Microsoft Security Updates March 2010
Microsoft released security patches yesterday for Windows and Office products on the monthly Patch Tuesday which is always on the second Tuesday of each month.
A total of three security bulletins have been released by Microsoft that patch flaws in Microsoft Excel, Windows Movie Maker and Microsoft Producer 2003.
The severity of both security bulletins has been rated as important which means that at least one program has received the severity rating while others may have received the same, a lesser one or none at all. Attackers can exploit the issues for remote code execution.
The security updates are offered through the usual channels including Windows Update, Microsoft Update or directly from Microsoft's Download Center website.

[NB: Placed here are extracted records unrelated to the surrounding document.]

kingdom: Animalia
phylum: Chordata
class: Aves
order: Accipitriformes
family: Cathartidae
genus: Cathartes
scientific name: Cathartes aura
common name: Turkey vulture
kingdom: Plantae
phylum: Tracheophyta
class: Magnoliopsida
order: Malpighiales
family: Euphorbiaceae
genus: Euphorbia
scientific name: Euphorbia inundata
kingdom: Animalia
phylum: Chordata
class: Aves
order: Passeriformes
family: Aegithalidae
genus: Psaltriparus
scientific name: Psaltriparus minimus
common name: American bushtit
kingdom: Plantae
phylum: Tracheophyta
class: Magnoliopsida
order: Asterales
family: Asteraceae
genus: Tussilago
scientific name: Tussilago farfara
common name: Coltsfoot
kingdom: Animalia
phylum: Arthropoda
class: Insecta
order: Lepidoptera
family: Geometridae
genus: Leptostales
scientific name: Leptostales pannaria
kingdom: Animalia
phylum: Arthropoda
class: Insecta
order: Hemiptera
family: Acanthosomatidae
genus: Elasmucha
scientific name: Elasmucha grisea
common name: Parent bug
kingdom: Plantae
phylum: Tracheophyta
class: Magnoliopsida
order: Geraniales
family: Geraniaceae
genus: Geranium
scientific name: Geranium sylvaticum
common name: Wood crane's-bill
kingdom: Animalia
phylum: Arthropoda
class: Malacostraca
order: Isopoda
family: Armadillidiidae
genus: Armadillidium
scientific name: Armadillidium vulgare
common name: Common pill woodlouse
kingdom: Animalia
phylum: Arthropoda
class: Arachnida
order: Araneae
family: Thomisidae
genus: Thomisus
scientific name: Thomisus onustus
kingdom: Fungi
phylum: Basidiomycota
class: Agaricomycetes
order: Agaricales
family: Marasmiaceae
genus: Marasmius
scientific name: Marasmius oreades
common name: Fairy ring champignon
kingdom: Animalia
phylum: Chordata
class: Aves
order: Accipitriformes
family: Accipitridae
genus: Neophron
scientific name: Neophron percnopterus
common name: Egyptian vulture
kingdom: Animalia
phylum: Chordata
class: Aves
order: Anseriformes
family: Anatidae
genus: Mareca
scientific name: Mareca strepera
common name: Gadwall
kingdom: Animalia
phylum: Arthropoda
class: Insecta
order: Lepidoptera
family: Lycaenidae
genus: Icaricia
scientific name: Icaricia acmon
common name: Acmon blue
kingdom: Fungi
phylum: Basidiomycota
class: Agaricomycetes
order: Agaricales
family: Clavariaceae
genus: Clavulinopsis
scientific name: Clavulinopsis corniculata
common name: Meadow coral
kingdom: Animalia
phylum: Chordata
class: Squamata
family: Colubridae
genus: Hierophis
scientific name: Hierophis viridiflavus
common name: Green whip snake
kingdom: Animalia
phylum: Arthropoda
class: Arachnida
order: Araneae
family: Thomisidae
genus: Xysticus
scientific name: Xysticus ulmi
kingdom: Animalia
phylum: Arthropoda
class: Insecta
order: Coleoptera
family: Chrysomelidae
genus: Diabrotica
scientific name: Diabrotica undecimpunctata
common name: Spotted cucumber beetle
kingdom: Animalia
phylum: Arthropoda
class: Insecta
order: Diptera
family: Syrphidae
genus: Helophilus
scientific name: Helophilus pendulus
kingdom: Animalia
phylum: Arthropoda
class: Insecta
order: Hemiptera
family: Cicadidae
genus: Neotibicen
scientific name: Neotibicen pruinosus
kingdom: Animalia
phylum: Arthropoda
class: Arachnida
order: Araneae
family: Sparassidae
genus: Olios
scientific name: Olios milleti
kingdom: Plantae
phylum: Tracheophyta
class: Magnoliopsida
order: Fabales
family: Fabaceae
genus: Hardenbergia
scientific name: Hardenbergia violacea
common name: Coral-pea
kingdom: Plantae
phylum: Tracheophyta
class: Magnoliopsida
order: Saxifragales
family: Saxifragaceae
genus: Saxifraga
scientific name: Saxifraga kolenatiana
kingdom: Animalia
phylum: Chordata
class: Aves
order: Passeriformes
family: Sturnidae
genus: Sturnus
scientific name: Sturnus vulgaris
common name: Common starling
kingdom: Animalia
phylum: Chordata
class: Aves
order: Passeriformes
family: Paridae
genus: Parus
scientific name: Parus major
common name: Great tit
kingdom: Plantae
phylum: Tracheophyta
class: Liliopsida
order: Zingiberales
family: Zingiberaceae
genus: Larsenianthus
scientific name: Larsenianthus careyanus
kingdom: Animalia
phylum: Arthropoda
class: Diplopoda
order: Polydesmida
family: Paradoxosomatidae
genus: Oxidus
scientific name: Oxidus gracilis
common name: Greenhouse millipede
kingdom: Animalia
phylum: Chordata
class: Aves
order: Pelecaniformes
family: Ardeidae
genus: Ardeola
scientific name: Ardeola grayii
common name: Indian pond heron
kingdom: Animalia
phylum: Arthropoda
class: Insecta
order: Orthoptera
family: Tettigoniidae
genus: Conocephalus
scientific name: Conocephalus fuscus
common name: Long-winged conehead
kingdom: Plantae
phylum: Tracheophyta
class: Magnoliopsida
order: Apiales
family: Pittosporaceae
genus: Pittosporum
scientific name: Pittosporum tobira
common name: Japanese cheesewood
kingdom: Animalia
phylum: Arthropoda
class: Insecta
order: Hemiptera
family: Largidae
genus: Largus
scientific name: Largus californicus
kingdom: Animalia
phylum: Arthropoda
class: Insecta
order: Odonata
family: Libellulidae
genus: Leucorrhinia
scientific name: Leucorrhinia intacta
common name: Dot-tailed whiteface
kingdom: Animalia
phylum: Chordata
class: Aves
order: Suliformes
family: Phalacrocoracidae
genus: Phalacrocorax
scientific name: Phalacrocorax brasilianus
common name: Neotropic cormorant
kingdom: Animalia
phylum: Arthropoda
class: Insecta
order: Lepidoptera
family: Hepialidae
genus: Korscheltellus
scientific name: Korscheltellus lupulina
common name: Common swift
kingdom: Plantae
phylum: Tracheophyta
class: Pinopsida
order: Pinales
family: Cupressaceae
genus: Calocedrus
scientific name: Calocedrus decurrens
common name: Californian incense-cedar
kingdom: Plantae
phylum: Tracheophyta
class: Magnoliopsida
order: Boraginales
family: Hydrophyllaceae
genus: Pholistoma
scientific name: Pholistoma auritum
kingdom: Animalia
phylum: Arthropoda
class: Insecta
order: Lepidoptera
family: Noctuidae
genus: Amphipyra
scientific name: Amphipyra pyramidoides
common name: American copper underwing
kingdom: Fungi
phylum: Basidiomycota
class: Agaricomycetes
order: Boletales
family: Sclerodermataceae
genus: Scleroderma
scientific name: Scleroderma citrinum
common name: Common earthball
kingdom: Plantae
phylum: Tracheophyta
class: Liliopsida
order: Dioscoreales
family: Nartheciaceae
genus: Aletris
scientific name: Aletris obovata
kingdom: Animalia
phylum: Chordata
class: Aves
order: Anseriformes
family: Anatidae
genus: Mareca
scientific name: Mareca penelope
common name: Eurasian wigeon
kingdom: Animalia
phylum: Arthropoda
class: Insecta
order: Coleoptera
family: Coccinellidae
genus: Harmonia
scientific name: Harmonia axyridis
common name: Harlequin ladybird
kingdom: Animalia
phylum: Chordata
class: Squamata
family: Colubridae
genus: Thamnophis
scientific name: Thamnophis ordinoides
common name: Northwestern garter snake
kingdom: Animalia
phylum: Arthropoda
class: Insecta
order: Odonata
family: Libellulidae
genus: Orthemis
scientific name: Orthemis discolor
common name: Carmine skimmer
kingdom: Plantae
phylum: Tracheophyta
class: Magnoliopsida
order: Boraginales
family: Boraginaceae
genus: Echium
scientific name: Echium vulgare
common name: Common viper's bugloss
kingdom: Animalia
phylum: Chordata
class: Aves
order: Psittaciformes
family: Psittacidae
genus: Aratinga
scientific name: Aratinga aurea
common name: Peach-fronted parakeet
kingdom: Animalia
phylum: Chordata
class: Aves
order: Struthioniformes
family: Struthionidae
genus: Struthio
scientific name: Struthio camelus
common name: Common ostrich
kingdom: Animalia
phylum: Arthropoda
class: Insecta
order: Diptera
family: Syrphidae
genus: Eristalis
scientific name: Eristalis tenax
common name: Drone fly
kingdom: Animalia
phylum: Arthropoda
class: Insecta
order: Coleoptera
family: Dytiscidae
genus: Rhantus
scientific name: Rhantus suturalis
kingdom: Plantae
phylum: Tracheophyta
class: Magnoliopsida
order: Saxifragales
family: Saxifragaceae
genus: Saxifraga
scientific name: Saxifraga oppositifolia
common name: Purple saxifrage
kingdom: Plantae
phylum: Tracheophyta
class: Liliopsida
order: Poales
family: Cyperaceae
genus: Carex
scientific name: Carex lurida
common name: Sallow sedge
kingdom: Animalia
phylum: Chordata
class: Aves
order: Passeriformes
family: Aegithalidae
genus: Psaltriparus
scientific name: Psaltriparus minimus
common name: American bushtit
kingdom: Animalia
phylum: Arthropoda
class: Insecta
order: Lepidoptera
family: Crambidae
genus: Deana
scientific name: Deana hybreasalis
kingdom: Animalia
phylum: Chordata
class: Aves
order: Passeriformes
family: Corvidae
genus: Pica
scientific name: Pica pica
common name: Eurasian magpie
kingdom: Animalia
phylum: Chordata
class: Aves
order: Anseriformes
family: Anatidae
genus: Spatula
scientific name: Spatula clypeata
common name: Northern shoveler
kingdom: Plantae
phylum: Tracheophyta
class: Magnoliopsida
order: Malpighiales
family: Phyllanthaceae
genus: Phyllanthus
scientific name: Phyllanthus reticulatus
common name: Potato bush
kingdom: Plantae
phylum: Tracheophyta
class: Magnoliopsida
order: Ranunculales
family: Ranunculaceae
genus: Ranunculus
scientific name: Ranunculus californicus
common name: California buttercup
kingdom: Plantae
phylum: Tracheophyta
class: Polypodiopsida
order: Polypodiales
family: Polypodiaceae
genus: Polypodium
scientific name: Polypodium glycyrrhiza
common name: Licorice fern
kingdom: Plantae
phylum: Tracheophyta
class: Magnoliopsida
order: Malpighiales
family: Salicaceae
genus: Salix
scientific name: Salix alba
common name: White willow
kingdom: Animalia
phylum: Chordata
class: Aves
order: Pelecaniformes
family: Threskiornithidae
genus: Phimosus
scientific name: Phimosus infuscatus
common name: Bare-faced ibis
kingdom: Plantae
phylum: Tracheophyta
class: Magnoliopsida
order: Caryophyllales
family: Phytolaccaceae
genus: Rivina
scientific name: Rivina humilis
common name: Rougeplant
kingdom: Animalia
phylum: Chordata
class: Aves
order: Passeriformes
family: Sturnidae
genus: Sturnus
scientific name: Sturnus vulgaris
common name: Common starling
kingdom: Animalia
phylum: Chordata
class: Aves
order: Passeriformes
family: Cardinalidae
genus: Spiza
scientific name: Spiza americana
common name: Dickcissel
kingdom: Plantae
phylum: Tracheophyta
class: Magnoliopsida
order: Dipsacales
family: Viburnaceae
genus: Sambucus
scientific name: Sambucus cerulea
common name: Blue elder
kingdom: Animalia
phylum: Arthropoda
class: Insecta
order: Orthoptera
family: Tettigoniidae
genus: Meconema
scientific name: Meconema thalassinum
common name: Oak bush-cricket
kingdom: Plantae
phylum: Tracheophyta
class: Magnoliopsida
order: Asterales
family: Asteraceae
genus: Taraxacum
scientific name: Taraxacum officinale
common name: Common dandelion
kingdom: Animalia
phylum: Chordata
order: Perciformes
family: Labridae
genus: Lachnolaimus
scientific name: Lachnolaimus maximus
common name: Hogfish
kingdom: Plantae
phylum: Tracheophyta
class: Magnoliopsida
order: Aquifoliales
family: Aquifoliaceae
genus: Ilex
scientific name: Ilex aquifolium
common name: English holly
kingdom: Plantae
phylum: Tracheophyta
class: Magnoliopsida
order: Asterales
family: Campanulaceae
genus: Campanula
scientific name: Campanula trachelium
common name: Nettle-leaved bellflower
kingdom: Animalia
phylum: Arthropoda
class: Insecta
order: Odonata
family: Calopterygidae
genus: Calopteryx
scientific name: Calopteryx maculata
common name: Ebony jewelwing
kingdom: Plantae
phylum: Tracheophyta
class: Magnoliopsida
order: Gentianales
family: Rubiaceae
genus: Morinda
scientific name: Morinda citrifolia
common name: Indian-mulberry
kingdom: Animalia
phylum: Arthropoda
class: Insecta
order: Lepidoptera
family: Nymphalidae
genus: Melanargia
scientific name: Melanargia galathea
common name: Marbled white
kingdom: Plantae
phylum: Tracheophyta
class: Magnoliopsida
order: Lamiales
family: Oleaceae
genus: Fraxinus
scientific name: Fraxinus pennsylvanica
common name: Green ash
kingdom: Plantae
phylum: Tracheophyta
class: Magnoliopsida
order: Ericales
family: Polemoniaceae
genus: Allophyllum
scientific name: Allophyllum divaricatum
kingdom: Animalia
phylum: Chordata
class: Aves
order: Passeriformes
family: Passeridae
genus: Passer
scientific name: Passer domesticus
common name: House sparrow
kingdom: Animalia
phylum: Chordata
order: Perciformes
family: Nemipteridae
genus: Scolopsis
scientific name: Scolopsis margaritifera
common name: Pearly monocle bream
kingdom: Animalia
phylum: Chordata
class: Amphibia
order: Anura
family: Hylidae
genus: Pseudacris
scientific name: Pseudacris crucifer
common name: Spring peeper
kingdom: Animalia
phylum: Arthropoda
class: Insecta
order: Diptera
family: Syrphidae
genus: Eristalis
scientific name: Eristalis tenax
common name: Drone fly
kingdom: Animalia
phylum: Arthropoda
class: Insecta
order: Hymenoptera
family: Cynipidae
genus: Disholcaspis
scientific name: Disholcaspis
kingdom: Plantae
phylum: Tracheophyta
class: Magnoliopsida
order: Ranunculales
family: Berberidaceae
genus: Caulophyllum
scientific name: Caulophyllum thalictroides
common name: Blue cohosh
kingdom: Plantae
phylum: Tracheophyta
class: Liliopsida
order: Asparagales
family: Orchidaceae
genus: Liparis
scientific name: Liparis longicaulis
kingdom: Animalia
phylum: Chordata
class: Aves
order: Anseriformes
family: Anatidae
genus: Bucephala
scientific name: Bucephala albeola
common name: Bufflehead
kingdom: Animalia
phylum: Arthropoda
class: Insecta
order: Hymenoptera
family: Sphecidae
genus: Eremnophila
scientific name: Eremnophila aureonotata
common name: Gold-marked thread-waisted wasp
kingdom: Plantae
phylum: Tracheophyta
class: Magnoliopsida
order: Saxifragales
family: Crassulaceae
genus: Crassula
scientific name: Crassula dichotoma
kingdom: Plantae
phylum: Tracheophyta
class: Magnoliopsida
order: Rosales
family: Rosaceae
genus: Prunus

- MS10-016 - Vulnerability in Windows Movie Maker Could Allow Remote Code Execution (975561) - This security update addresses a privately reported vulnerability in Windows Movie Maker and Microsoft Producer 2003. Windows Live Movie Maker, which is available for Windows Vista and Windows 7, is not affected by this vulnerability. The vulnerability could allow remote code execution if an attacker sent a specially crafted Movie Maker or Microsoft Producer project file and convinced the user to open the specially crafted file. Users whose accounts are configured to have fewer user rights on the system could be less impacted than users who operate with administrative user rights.
- MS10-017 - Vulnerabilities in Microsoft Office Excel Could Allow Remote Code Execution (980150) - This security update resolves seven privately reported vulnerabilities in Microsoft Office Excel. The vulnerabilities could allow remote code execution if a user opens a specially crafted Excel file. An attacker who successfully exploited any of these vulnerabilities could gain the same user rights as the local user. Users whose accounts are configured to have fewer user rights on the system could be less impacted than users who operate with administrative user rights.
- MS10-018 - Cumulative Security Update for Internet Explorer (980182) -Â This security update resolves nine privately reported vulnerabilities and one publicly disclosed vulnerability in Internet Explorer. The most severe vulnerabilities could allow remote code execution if a user views a specially crafted Web page using Internet Explorer. Users whose accounts are configured to have fewer user rights on the system could be less impacted than users who operate with administrative user rights.
Users who have Microsoft Excel, Microsoft Producer 2003 or Windows Movie Maker installed should install the security patches right away to protect their computer system from exploits that target those vulnerabilities.
I had two on my 64 bit and none on my 32 bit except for the malicious software tool – probably because I don’t have the software mentioned.
Security Update for Windows 7 for x64-based Systems (KB975561)
Update for Windows 7 for x64-based Systems (KB976264)
At least I detected them yesterday.
Again thank you so much for this (monthly) very helpful guide.